Cheers broke out from the church, echoing through the archway. Hanna grabbed the youth’s ankles and dragged him out the door after Fortunatus unbarred and opened it.
Although twilight hadn’t yet faded into full darkness, the walls leaned so closely together in the alley that she had to pick her way by feel, stepping more than once into piles of noxious refuse. The stink was overwhelming. She shoved the boy up against the wall of the church. He stirred, retching. She stumbled back to the open door. Looking up the alley, she saw the thoroughfare beyond—torches and lamps lighting a magnificent procession. A roar of noise echoed among the buildings, the ring of hooves on paved streets, shouting and cheering and an undercurrent of jeering in soft counterpoint amid the clamor. Smoke stung her nostrils. The peal of the fire bell summoned the city guard.
When she slipped back inside, bending to get under the lintel without banging her head, Rufus barred the door behind her as she checked the soles of her sandals in the lamplight to make sure she wasn’t tracking in anything awful.
They took both of the lamps as they returned to the choir. The front doors had been thrown open. Most of the worshipers had flocked outside, but a dozen waited by the doors, too cautious to venture out. The walls looked different; holding high her lamp, Hanna realized they were bare. The two tapestries lay on the floor, rolled up tight around the two criminals’ bodies; it was odd to see them squirming so. The tall cleric and the one called Gerwita huddled by the Hearth, whispering to Brother Fortunatus, who still held the altar cloth.

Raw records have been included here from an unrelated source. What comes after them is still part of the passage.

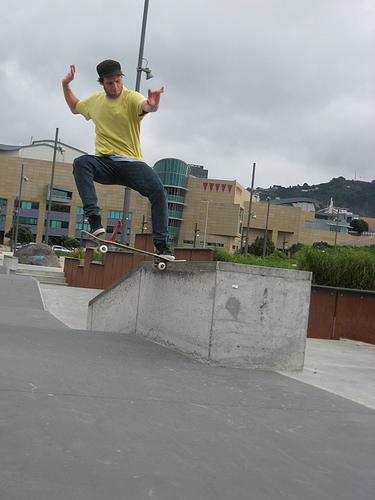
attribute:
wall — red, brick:
[62, 232, 363, 343]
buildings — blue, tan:
[3, 124, 362, 265]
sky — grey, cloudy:
[7, 4, 362, 182]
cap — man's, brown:
[94, 57, 123, 80]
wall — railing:
[85, 261, 314, 373]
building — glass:
[151, 155, 189, 258]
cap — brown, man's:
[94, 59, 124, 82]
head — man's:
[94, 57, 123, 95]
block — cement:
[84, 255, 314, 370]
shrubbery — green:
[210, 240, 370, 289]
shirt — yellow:
[74, 89, 149, 158]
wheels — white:
[91, 242, 107, 255]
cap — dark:
[96, 57, 124, 77]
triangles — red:
[199, 180, 233, 192]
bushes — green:
[214, 245, 363, 290]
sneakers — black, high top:
[86, 213, 176, 263]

The third knelt beside the wounded deacon, holding a lion-shaped lamp in one hand. With a pad of cloth torn from her own robe she applied pressure to the wound on the deacon’s back. Blood stained the prone woman’s white garment.
Hanna bent down beside her. “Sister Heriburg, will the deacon live?”

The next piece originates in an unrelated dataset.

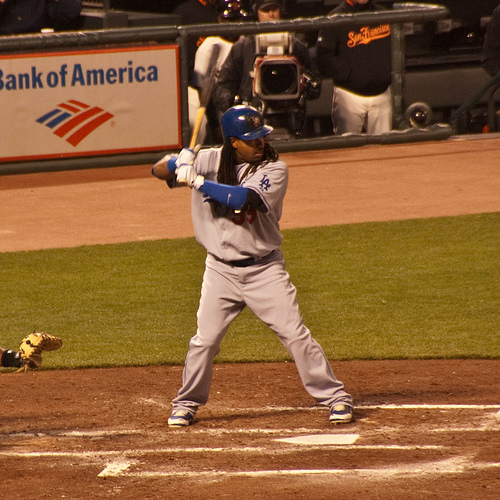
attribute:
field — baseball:
[4, 129, 492, 496]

She had a bland, amiable face but a glance that hit like the sight of black storm clouds in winter. “I pray she will. It is in God’s hands now.”

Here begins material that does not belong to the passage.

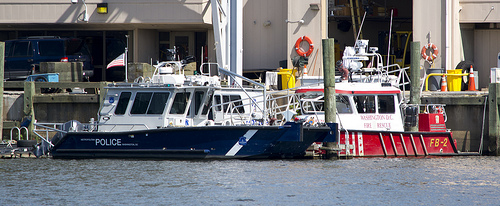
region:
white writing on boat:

Rufus had gone to the doors to examine the damage done by the ax. Here in the silence of the choir they were alone except for the muffled groans and panicked curses coming from the men bundled up in the tapestries. They had only two lights. Another five or six burned along the nave, but most of the remaining lamps had been taken forward to the doors by worshipers, making a veil of light that shrouded the night scene beyond.
“Are you loyal to Henry, Eagle?” asked Brother Fortunatus, coming up behind her.
“Yes. That is why I came.”
“From Princess Theophanu.”
Although she had not met this man in the months she had loitered in the regnal palace, she knew that her arrival had surely been gossiped about from the lowest halls to the highest. “I rode here at the behest of Princess Theophanu to bring a message to her father, the king.”
“Was there no Eagle who came to Theophanu in the time you were with her?”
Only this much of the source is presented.